GIVEN INSTRUCTION: Put each line of the entries into a JSON list of strings, one string per line, omitting blank lines.

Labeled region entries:
[START]

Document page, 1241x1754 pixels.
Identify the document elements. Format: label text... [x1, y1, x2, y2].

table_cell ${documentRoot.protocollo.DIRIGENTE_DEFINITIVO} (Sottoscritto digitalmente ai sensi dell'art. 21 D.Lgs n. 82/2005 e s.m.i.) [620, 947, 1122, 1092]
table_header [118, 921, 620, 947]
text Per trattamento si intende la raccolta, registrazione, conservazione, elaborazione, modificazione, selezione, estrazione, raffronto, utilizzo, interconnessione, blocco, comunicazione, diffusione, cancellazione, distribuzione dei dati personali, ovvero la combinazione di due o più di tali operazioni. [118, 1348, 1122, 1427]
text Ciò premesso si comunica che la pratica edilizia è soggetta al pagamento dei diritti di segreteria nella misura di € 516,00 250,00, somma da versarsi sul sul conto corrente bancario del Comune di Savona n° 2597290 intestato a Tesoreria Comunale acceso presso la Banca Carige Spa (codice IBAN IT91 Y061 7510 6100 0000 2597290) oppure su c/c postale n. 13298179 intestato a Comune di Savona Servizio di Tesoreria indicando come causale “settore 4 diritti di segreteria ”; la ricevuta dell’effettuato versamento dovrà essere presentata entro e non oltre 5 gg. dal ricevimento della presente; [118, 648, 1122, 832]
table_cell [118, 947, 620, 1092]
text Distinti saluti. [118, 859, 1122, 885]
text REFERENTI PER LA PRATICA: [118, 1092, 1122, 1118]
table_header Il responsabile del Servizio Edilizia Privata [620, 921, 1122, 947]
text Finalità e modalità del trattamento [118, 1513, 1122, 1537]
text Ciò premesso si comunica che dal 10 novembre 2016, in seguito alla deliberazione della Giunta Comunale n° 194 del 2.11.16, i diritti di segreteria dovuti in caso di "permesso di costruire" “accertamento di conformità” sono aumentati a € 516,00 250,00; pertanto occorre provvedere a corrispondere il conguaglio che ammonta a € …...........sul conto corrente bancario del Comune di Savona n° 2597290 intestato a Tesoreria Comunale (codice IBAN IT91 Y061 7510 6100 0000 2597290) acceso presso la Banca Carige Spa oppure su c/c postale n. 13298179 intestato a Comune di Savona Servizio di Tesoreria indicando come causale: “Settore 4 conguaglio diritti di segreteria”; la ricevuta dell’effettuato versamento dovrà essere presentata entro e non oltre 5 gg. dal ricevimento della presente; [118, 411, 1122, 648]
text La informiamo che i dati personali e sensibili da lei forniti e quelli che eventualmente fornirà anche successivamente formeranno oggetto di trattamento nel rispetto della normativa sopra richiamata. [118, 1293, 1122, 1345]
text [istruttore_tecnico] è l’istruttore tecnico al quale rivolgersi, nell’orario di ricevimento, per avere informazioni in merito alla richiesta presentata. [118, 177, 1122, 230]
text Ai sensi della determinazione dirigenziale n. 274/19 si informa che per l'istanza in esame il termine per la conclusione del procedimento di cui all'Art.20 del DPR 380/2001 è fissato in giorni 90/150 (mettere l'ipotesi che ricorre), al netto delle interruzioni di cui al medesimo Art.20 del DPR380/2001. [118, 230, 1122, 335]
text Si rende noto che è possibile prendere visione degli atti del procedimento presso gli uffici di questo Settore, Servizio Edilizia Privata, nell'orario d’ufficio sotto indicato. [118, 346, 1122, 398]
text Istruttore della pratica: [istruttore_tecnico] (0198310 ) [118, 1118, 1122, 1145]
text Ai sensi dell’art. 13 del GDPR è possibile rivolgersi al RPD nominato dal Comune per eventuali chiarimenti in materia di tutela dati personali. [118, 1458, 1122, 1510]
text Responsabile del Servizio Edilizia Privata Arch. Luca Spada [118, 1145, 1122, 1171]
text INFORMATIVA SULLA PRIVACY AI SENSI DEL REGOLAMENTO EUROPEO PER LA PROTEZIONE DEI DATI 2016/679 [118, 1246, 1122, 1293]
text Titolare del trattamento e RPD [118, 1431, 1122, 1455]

[END]

RESULT OF THE EXERCISE:
[
  "Document page, 1241x1754 pixels.",
  "Identify the document elements. Format: label text... [x1, y1, x2, y2].",
  "table_cell ${documentRoot.protocollo.DIRIGENTE_DEFINITIVO} (Sottoscritto digitalmente ai sensi dell'art. 21 D.Lgs n. 82/2005 e s.m.i.) [620, 947, 1122, 1092]",
  "table_header [118, 921, 620, 947]",
  "text Per trattamento si intende la raccolta, registrazione, conservazione, elaborazione, modificazione, selezione, estrazione, raffronto, utilizzo, interconnessione, blocco, comunicazione, diffusione, cancellazione, distribuzione dei dati personali, ovvero la combinazione di due o più di tali operazioni. [118, 1348, 1122, 1427]",
  "text Ciò premesso si comunica che la pratica edilizia è soggetta al pagamento dei diritti di segreteria nella misura di € 516,00 250,00, somma da versarsi sul sul conto corrente bancario del Comune di Savona n° 2597290 intestato a Tesoreria Comunale acceso presso la Banca Carige Spa (codice IBAN IT91 Y061 7510 6100 0000 2597290) oppure su c/c postale n. 13298179 intestato a Comune di Savona Servizio di Tesoreria indicando come causale “settore 4 diritti di segreteria ”; la ricevuta dell’effettuato versamento dovrà essere presentata entro e non oltre 5 gg. dal ricevimento della presente; [118, 648, 1122, 832]",
  "table_cell [118, 947, 620, 1092]",
  "text Distinti saluti. [118, 859, 1122, 885]",
  "text REFERENTI PER LA PRATICA: [118, 1092, 1122, 1118]",
  "table_header Il responsabile del Servizio Edilizia Privata [620, 921, 1122, 947]",
  "text Finalità e modalità del trattamento [118, 1513, 1122, 1537]",
  "text Ciò premesso si comunica che dal 10 novembre 2016, in seguito alla deliberazione della Giunta Comunale n° 194 del 2.11.16, i diritti di segreteria dovuti in caso di \"permesso di costruire\" “accertamento di conformità” sono aumentati a € 516,00 250,00; pertanto occorre provvedere a corrispondere il conguaglio che ammonta a € …...........sul conto corrente bancario del Comune di Savona n° 2597290 intestato a Tesoreria Comunale (codice IBAN IT91 Y061 7510 6100 0000 2597290) acceso presso la Banca Carige Spa oppure su c/c postale n. 13298179 intestato a Comune di Savona Servizio di Tesoreria indicando come causale: “Settore 4 conguaglio diritti di segreteria”; la ricevuta dell’effettuato versamento dovrà essere presentata entro e non oltre 5 gg. dal ricevimento della presente; [118, 411, 1122, 648]",
  "text La informiamo che i dati personali e sensibili da lei forniti e quelli che eventualmente fornirà anche successivamente formeranno oggetto di trattamento nel rispetto della normativa sopra richiamata. [118, 1293, 1122, 1345]",
  "text [istruttore_tecnico] è l’istruttore tecnico al quale rivolgersi, nell’orario di ricevimento, per avere informazioni in merito alla richiesta presentata. [118, 177, 1122, 230]",
  "text Ai sensi della determinazione dirigenziale n. 274/19 si informa che per l'istanza in esame il termine per la conclusione del procedimento di cui all'Art.20 del DPR 380/2001 è fissato in giorni 90/150 (mettere l'ipotesi che ricorre), al netto delle interruzioni di cui al medesimo Art.20 del DPR380/2001. [118, 230, 1122, 335]",
  "text Si rende noto che è possibile prendere visione degli atti del procedimento presso gli uffici di questo Settore, Servizio Edilizia Privata, nell'orario d’ufficio sotto indicato. [118, 346, 1122, 398]",
  "text Istruttore della pratica: [istruttore_tecnico] (0198310 ) [118, 1118, 1122, 1145]",
  "text Ai sensi dell’art. 13 del GDPR è possibile rivolgersi al RPD nominato dal Comune per eventuali chiarimenti in materia di tutela dati personali. [118, 1458, 1122, 1510]",
  "text Responsabile del Servizio Edilizia Privata Arch. Luca Spada [118, 1145, 1122, 1171]",
  "text INFORMATIVA SULLA PRIVACY AI SENSI DEL REGOLAMENTO EUROPEO PER LA PROTEZIONE DEI DATI 2016/679 [118, 1246, 1122, 1293]",
  "text Titolare del trattamento e RPD [118, 1431, 1122, 1455]"
]